Annunciation I (after Pontormo)

 

Jacopo Pontormo, Annunciation Angel, 1527, fresco, Capponi Chapel in the church of Santa Felicita, Florence, Italy

Annunciation I (after Pontormo), 2015-21

oil, alkyd resin and linseed oil on canvas

46 x 44 x 2 inches / 117 x 112 x 5 cm 

$10,500.

 

I have written about how influential Michelangelo has been on my career as an artist, but in recent years I was re-acquainted with Jacopo Pontormo, who I feel is nearly of equal significance. It is not that I ever really forgot about Pontormo—he was a favorite studying art history at Otis—but after seeing a small exhibition at the Palazzo Pitti in May, 2018 that featured his well know Visitation altar piece, and then again at The Getty Center in the winter of 2019, I became obsessed by his work. Pontormo was profoundly influenced by Michelangelo. He traveled to Rome when he was 17, most likely visiting the Sistine Chapel while it was being painted, and he and Michelangelo were friends despite Pontormo being 20 years younger. Why wouldn’t they be? I have this fantasy of them having a love/hate relationship as two of the most gifted artists of the time—equally respectful and appreciative of each other’s genius, sharing ideas as master and informal apprentice, but vying for commissions in a competitive and rigid political/religious hierarchy on which they were dependent.  

Pontormo was a gifted draughtsman as well as a painter, infusing his figures with psychological poignance, emotional rhythm, flowing movement and exquisite color. There is a sublime energy and grace that emanates from his paintings, and like Michelangelo, he was driven by his faith. I sometimes find it difficult to understand how artists of Renaissance, while pushing the limits of pictorial space, invention, exploration and aesthetics, were simultaneously so utterly committed to the strict conservative dogma of the Catholic church, its politics and policies of propaganda. Did their faith drive their genius?
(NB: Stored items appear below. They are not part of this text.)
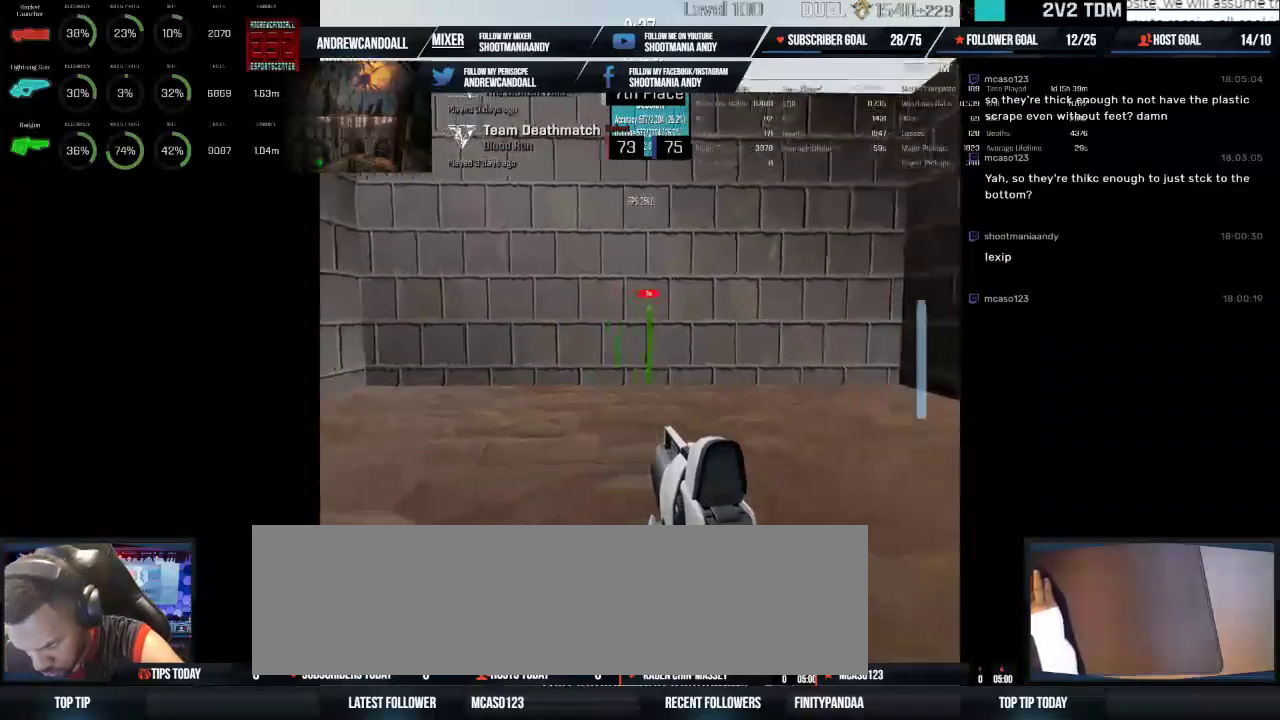
{"keys": [], "mouse": ["left"], "events": []}
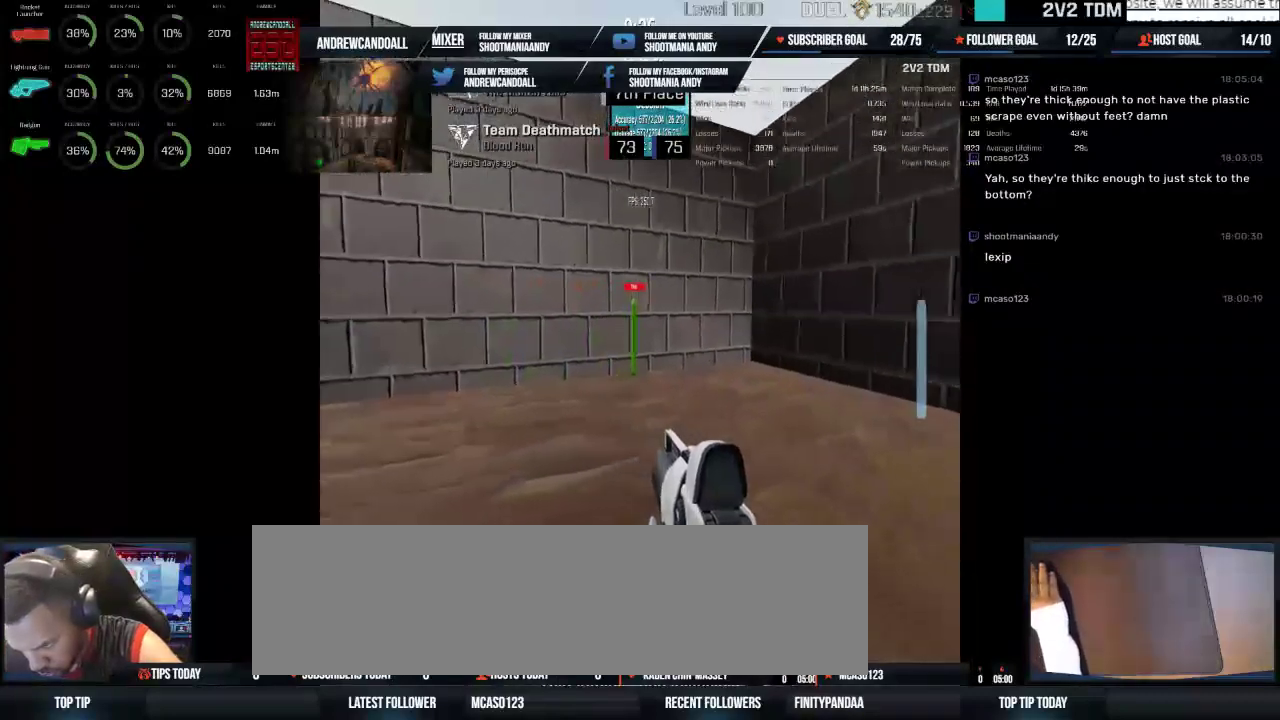
{"keys": [], "mouse": ["left"], "events": []}
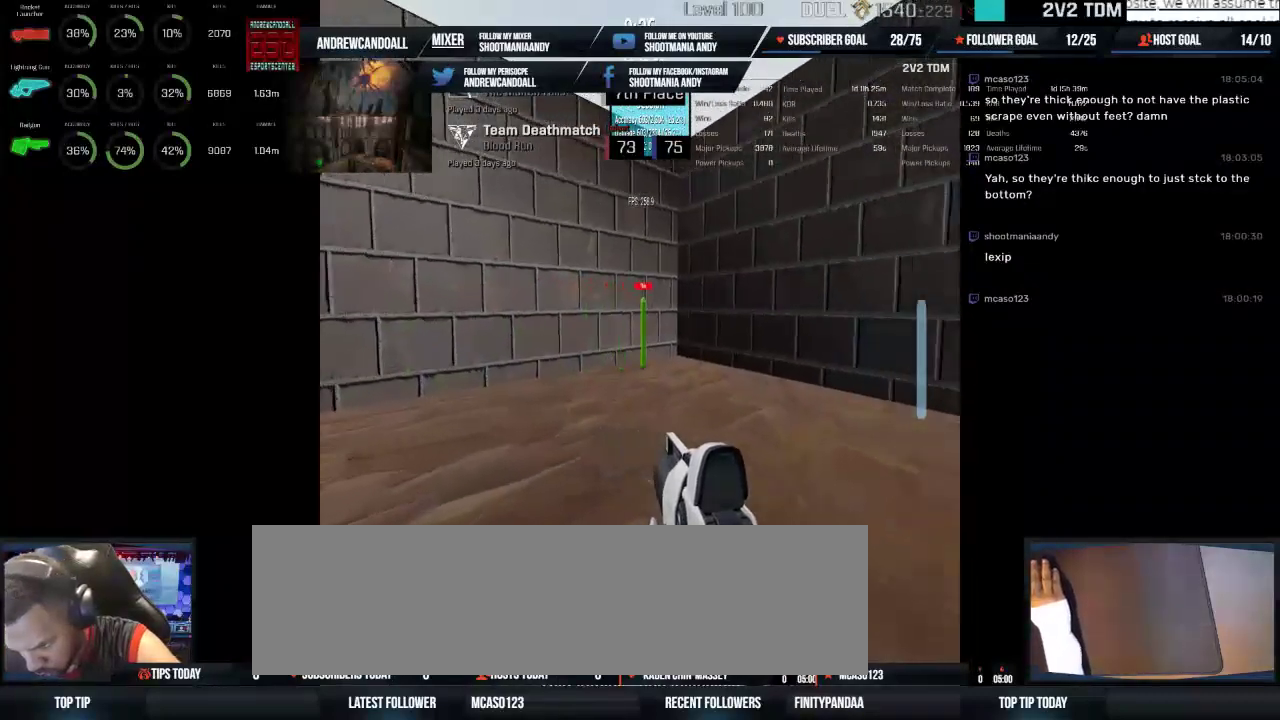
{"keys": [], "mouse": ["left"], "events": []}
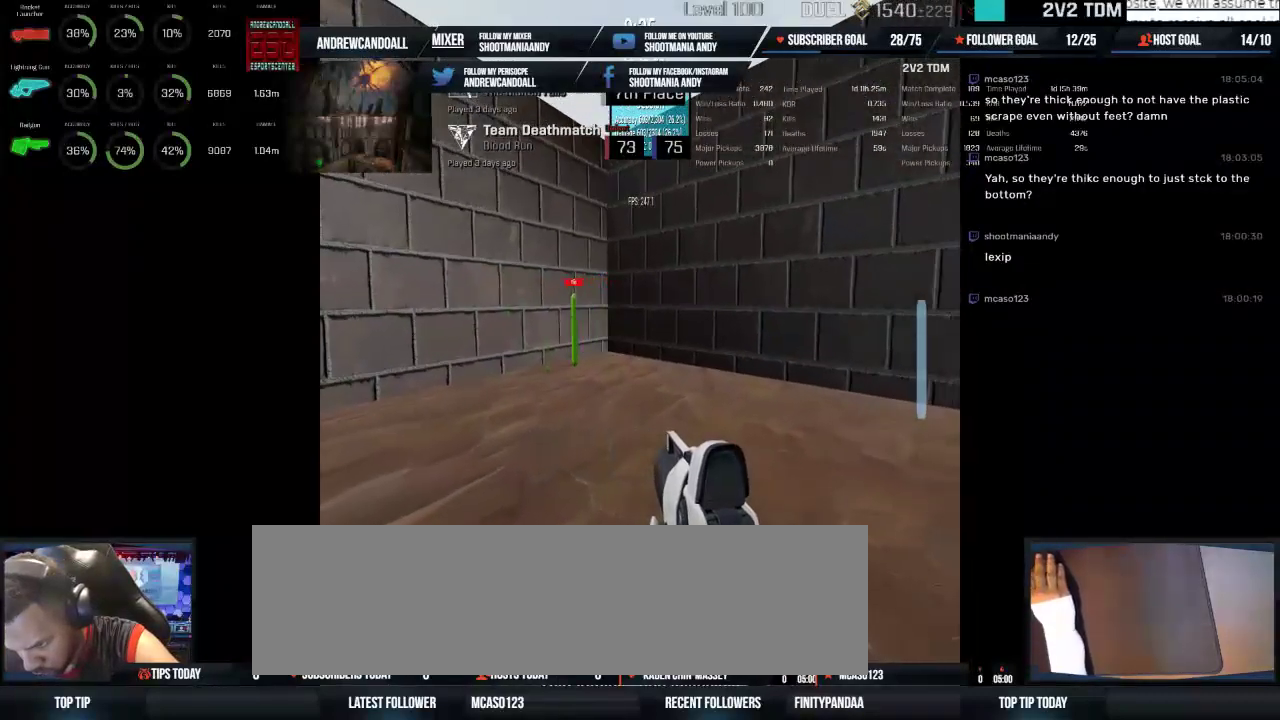
{"keys": [], "mouse": ["left"], "events": []}
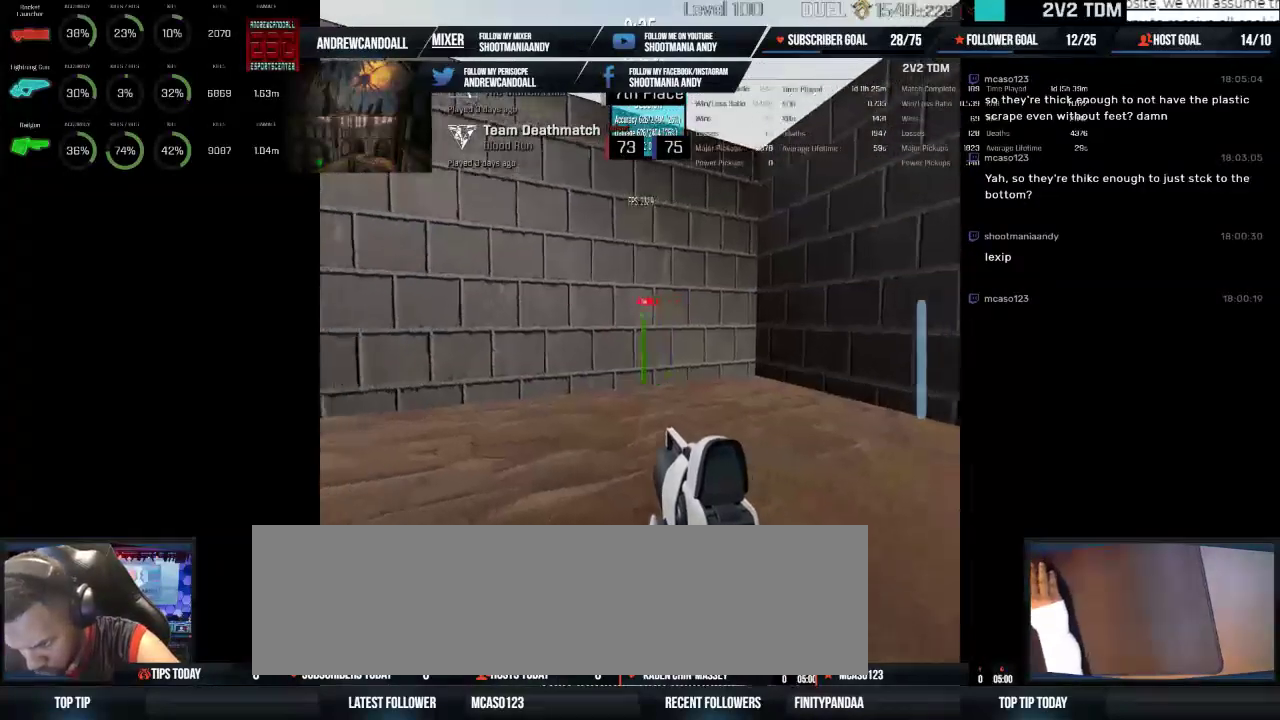
{"keys": [], "mouse": ["left"], "events": []}
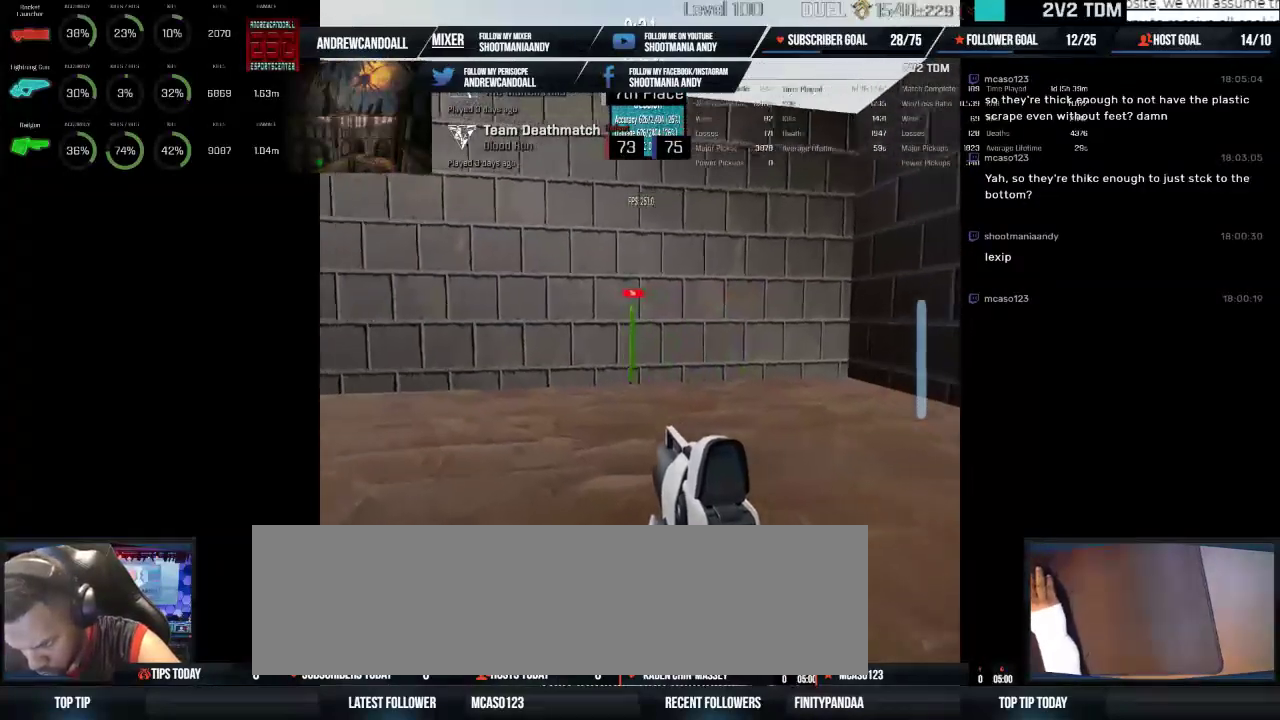
{"keys": [], "mouse": ["left"], "events": []}
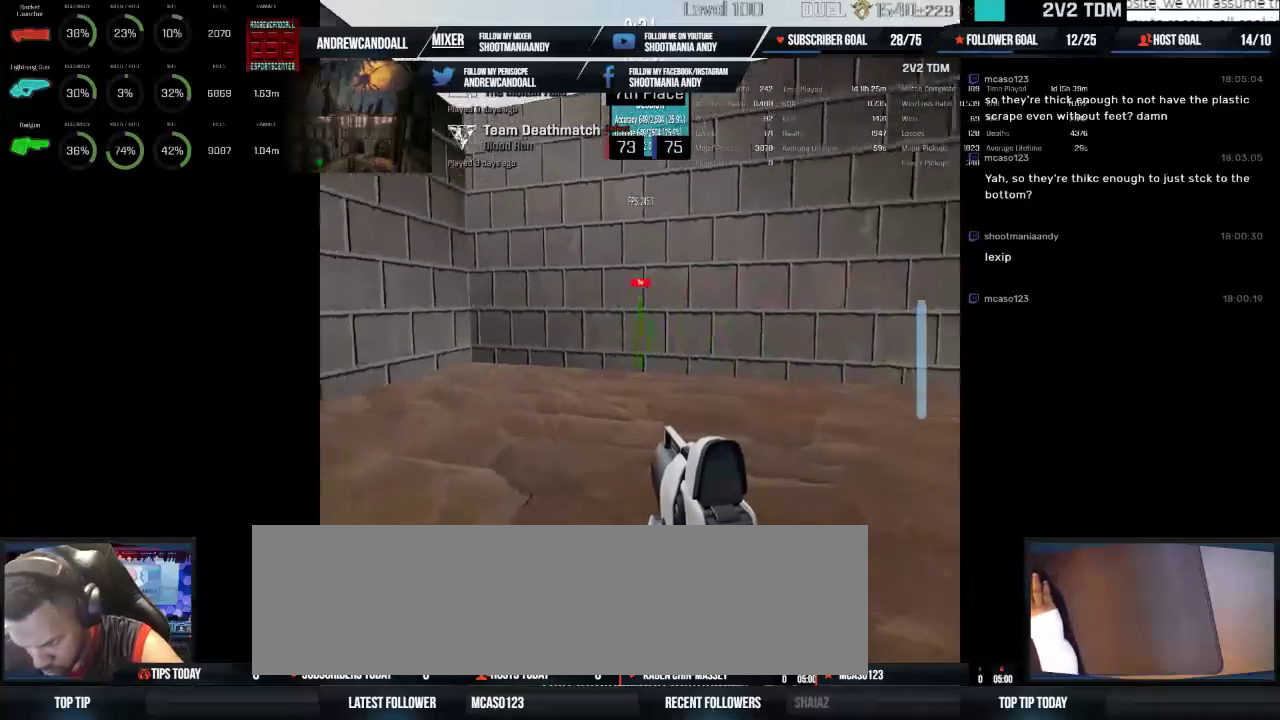
{"keys": [], "mouse": ["left"], "events": []}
It had to have, as I cannot see how else one could produce such powerfully moving work if one did not maintain such absolute conviction.

And at the same time, in my painterly quest of equal conviction, I question the validity of the narratives they choose to imbue with such potent believability. Perhaps my appropriations are a means of distilling down to their underlying premise the messages these artists choose to proclaim, thus eliminating the structure, dogma, exclusions and literality.